§ **課題の内容**:
**a)** 次の(i)〜(iii)がポケモン映画の文章の内容と合っているかを「はい」か「いいえ」で答え、それぞれ決め手になる部分を文章から抜き出してください。
(i) グレッグルの毒には腰痛に効くという設定がある。
(ii) ダークライは町を守ったことで英雄として扱われている。
(iii) 最終的にディアルガ・パルキア・ギラティナとアルセウスが3対1で闘う構図に発展する。
**b)** ポケモン映画の文章を引き継ぎ、最後の文のあとから続きを書いてください。

§ **本文**:
▼

これまで手帳のくだり→お姉さんを口説く→マサト(ハルカの弟)に耳を引っ張られる、という”お約束”も変わり、締めがグレッグルの「どくづき」という、扱いの過激さが増しているのもポイントです(ただしグレッグルの毒は腰痛に効くという設定がある)。
本作のキーポケモン・ダークライがこれまでのキーポケモンにないほど不遇な扱いを受けており(伝説ポケモンの大喧嘩に巻き込まれながら町を守っているのに、めちゃくちゃ悪者扱いされる)、鑑賞しながら「制作陣はダークライに親でも殺されたのか…」と思うほどでした。
作中でも「ポケモン アルセウス」同様、ディアルガとパルキアは時間と空間を象徴する存在として描かれています。この構図と闘いは『ギラティナと氷空の花束 シェイミ』へと続き、最終的にディアルガ・パルキア・ギラティナVSアルセウスという3対1に発展していきます。ほとんど『ゴジラ キング・オブ・モンスターズ』みたいな構図になっていくのが面白いです(劇場シリーズ的にも上記作品は3部作としてとらえられています)

▲

§ **提供された行**:
▼

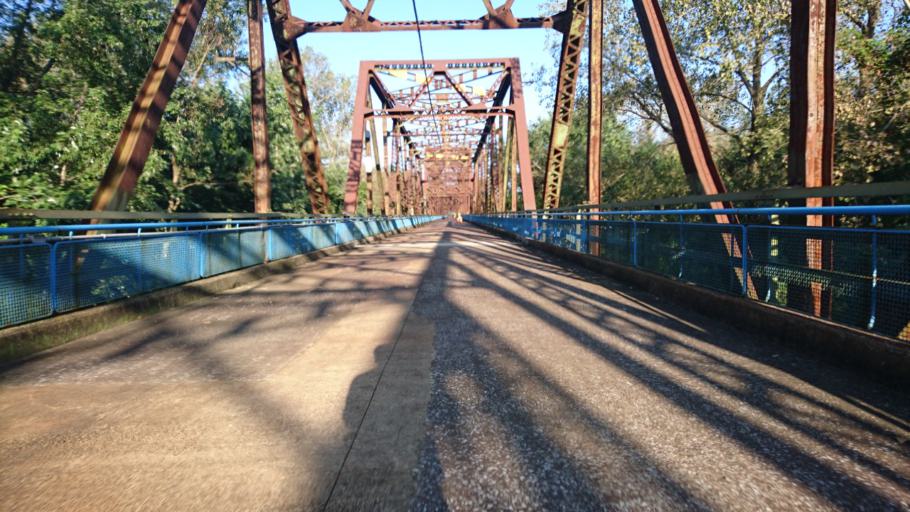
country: US
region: Missouri
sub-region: Saint Louis County
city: Glasgow Village
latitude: 38.7575
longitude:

▲

§ **解答一覧**:
**a)**
(i) はい。「ただしグレッグルの毒は腰痛に効くという設定がある」
(ii) いいえ。「めちゃくちゃ悪者扱いされる」
(iii) はい。「最終的にディアルガ・パルキア・ギラティナVSアルセウスという3対1に発展していきます」

**b)**
「Pokémon LEGENDS アルセウス」にも登場する主なポケモン
ドダイトス/エンぺルド/ゴウカザル/コリンク/ルクシオ/レントラー/ミツハニー/アゲハンド/オニヤンマ/メガヤンマ/ムクホーク/ミノムッチ/ミノマダム(緑)/スミボー/チェリンボ/キルリア/エルレイド/べロベルト/ロズレイド/ビータル/ドンガラス/モジャンボ/クロバットなど
『ギラティナと氷空の花束 シェイミ』(ギラティナ、シェイミ)
前作でも人様のフィールドで大喧嘩していたディアルガとパルキアですが、その行いがギラティナの逆鱗に触れてしまい、本来保たれていなければならない「現実世界」と「反転世界」の均衡が崩れ始めます。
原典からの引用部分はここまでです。